This lesson is being piloted (Beta version)

Parallel Programming in Python

Python is one of most widely used languages to do scientific data analysis, visualization, and even modelling and simulation. The popularity of Python is mainly due to the two pillars of a friendly syntax together with the availability of many high-quality libraries. The flexibility that Python offers comes with a few downsides though: code typically doesn’t perform as fast as lower-level implementations in C/C++ or Fortran, and it is not trivial to parallelize Python code to work efficiently on many-core architectures. This workshop addresses both these issues, with an emphasis on being able to run Python code efficiently (in parallel) on multiple cores.

We’ll start with learning to recognize problems that are suitable for parallel processing, looking at dependency diagrams and kitchen recipes. From then on, the workshop is highly interactive, diving straight into the first parallel programs. Participants will be coding along with the instructor in the style of teaching like Software Carpentry. This workshop teaches the principles of parallel programming in Python using Dask, Numba and Snakemake. More importantly, we try to give insight in how these different methods perform and when they should be used.

Prerequisites

The course is aimed at graduate students and other researchers.

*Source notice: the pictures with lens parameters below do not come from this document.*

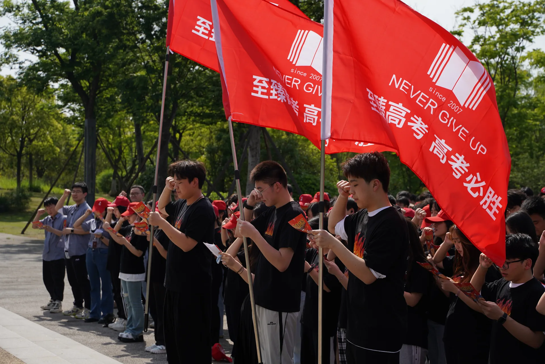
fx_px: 1135
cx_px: 272
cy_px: 182
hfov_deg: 27.0
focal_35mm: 75
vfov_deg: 18.2
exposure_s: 1/640
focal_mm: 75
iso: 160
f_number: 8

The participant should be:

  • familiar with basic Python: control flow, functions, numpy
  • comfortable working in Jupyter

Recommended:

  • understand how NumPy and/or Pandas work

Schedule

Setup Download files required for the lesson
00:00 1. Introduction What problems are we solving, and what are we not discussing?
Why do we use Python?
What is parallel programming?
Why can it be hard to write a parallel program?
00:25 2. Measuring performance How do we know our program ran faster?
How do we learn about efficiency?
01:25 3. Accellerators: vectorized Numpy and Numba How do I parallelize a Python application?
What is data parallelism?
What is task parallelism?
02:55 4. Dask abstractions: delays What abstractions does Dask offer?
What programming patterns exist in the parallel universe?
04:25 5. Threading and Multiprocessing What is the Global Interpreter Lock (GIL)?
How do I use multiple threads in Python?
05:55 6. Dask abstractions: bags What abstractions does Dask offer?
What programming patterns exist in the parallel universe?
07:25 7. Snakemake What are computational workflows?
How do you program using a build system?
How do I mix Python code into a workflow?
08:15 8. Exercise: Photo Mosaic How do I decide which technique to use where?
How do I put everything together?
Can you show some real life examples?
09:45 9. Exercise: Mandelbrot fractals How do I decide which technique to use where?
How do I put everything together?
Can you show some real life examples?
11:15 10. Dynamic programming How can I save intermediate result and recover from crashes?
How can I prevent duplicate computations?
11:15 11. Calling external C and C++ libraries from Python What are some of my options in calling C and C++ libraries from Python code?
How does this work together with Numpy arrays?
How do I use this in multiple threads while lifting the GIL?
12:45 12. Asyncio fundamentals What is AsyncIO?
How do I structure an async program?
13:45 Finish

The actual schedule may vary slightly depending on the topics and exercises chosen by the instructor.